Best GPU VPS for LLM Inference in 2026: A VRAM-First Buyer's Guide
How to pick a GPU server for running open-weight LLMs: VRAM math, quantization trade-offs, and what monthly GPU rentals actually cost in 2026.
Renting a GPU server to run an open-weight language model is one of the few hosting decisions where a single spec dominates everything else: VRAM. Get it right and everything works; get it wrong and the model simply won't load. This guide walks through the decision in the order that actually matters.
Step 1: Start From the Model, Not the GPU
The VRAM a model needs is mostly arithmetic:
VRAM ≈ parameters × bytes-per-weight × 1.2
The 1.2 factor covers KV-cache and activation overhead at typical context lengths. Bytes-per-weight depends on precision: 2 bytes for FP16, roughly 0.5 bytes for 4-bit quantization.
That gives you a simple table:
| Model class | FP16 | 4-bit |
|---|---|---|
| 7–9B (Llama 3 8B class) | ~20GB | ~5GB |
| 13–14B | ~34GB | ~9GB |
| ~34B | ~82GB | ~21GB |
| 70B (Llama 3.3 70B class) | ~168GB | ~42GB |
Our GPU-for-LLM guide keeps this table wired to the live database, so each row shows the cheapest server currently clearing the bar.
Step 2: Decide on Quantization Honestly
4-bit quantization (GPTQ, AWQ, GGUF Q4 variants) cuts VRAM needs roughly 4× versus FP16, and for chat, summarization and RAG workloads the measurable quality loss is small. If your workload is precision-sensitive — heavy code generation, math, long-chain agent loops — benchmark 8-bit or FP16 against your own tasks before committing to the smaller card.
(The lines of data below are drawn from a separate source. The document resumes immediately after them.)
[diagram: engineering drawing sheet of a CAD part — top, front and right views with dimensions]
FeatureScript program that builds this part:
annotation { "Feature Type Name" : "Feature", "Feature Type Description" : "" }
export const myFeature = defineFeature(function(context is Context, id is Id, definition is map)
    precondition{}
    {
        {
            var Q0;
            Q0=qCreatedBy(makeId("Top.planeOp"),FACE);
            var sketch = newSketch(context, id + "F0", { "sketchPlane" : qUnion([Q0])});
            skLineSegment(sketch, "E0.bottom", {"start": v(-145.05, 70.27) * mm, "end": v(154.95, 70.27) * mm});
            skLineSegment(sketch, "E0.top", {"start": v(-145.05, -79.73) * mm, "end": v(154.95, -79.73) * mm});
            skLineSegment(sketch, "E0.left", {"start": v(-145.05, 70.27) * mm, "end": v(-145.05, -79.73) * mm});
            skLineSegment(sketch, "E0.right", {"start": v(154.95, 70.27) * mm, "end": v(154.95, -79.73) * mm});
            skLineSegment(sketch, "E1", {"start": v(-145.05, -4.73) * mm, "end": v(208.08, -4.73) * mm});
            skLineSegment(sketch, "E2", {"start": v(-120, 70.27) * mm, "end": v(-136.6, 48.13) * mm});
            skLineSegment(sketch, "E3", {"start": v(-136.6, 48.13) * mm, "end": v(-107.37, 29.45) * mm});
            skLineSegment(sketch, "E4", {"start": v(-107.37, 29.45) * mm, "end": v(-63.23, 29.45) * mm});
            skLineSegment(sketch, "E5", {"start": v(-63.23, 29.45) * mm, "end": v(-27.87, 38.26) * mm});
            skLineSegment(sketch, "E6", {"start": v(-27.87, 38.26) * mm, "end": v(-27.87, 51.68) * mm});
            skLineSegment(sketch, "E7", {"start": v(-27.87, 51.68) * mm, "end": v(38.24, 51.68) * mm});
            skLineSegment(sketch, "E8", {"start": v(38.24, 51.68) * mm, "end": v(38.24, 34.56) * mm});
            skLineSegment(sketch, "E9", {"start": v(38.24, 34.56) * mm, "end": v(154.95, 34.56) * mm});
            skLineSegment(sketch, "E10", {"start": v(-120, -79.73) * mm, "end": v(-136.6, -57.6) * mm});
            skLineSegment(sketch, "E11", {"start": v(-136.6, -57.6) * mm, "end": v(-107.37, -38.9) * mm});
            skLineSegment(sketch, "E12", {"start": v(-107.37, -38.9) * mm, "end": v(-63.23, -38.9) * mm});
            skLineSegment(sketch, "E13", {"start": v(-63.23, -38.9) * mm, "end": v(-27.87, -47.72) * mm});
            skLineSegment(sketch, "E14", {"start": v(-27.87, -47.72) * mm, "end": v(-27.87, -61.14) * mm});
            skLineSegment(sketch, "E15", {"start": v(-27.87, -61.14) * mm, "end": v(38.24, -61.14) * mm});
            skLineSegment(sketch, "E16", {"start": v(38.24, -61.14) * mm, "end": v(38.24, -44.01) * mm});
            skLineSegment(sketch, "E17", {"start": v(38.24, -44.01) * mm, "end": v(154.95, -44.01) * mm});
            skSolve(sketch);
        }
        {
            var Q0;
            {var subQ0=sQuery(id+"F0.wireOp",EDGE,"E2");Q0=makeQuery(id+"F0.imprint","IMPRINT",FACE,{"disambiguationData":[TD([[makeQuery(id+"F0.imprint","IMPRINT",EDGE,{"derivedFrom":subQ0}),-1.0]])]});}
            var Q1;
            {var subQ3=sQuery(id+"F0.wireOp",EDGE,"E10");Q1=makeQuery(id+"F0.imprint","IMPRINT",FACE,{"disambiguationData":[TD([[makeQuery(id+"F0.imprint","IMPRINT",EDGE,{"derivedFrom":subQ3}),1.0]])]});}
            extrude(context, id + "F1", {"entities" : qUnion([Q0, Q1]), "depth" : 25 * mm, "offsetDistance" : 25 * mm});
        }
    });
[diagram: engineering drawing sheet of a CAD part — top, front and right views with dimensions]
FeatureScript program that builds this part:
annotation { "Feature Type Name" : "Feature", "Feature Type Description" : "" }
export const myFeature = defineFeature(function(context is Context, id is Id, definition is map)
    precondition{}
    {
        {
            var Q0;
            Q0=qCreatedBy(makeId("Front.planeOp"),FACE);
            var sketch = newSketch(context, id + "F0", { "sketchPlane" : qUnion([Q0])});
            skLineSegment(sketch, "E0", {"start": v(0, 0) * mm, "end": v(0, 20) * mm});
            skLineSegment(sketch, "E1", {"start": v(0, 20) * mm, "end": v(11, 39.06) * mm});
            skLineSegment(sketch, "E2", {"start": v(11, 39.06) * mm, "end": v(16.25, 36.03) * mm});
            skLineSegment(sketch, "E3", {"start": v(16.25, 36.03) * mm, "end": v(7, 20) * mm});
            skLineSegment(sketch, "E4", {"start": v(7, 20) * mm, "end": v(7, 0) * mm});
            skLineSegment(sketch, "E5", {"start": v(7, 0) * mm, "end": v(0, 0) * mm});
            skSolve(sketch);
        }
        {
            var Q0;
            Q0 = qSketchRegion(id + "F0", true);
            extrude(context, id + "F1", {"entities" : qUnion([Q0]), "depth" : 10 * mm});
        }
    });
The practical consequence: a single 24GB card (RTX 4090 class) comfortably serves 4-bit 13B models and squeezes in some 34B variants, while 70B-class models at 4-bit want ~42GB — either one large-VRAM card or two 24GB cards with tensor parallelism in vLLM.
Step 3: Check the Supporting Cast
VRAM decides whether the model runs; the rest decides how well:
- CPU and RAM — model loading, tokenization and request queuing run on CPU. A strong GPU behind 2 weak cores will bottleneck on data movement. Look for at least 8 cores and RAM ≥ the model's disk size.
- Disk — model checkpoints are tens of GB each. NVMe matters at load and swap time.
- Bandwidth — for a private assistant it's irrelevant; for a public API endpoint, check for unmetered plans.
- OS images — Linux with recent NVIDIA drivers is the default; if you need Windows for tooling, filter for it explicitly.
Step 4: What This Actually Costs in 2026
Across the GPU plans we track, entry cards (GT/Quadro class, 1–4GB VRAM) start around $20–50/month — fine for CUDA experiments, too small for modern LLMs. The interesting band for inference is 16–24GB VRAM, and multi-GPU plans push effective VRAM into 70B territory for less than most people expect. Rather than quote numbers that will drift, two live views stay current:
- Best $/GB VRAM ranking — the value view across every tracked plan
- All GPU plans with VRAM filters — set
min VRAMto your target from Step 1
For a broader market view, the monthly price snapshot aggregates median prices per hosting type across the whole database.
Renting vs Paying Per Token
If your volume is spiky or small, LLM APIs will beat a rented GPU on cost — compare against the live LLM API pricing table. The crossover comes with sustained volume: a flat monthly server running a 4-bit 70B model serves tokens at a marginal cost of zero once rented. Estimate your monthly token throughput, price it against API rates, and the decision usually makes itself.
The Short Version
- Pick the model, compute VRAM at 4-bit and FP16.
- Filter GPU plans by that VRAM floor — do it here.
- Sanity-check CPU/RAM/disk.
- If the monthly rental beats your projected API bill, self-host; otherwise stay on APIs and revisit quarterly — GPU pricing moves fast.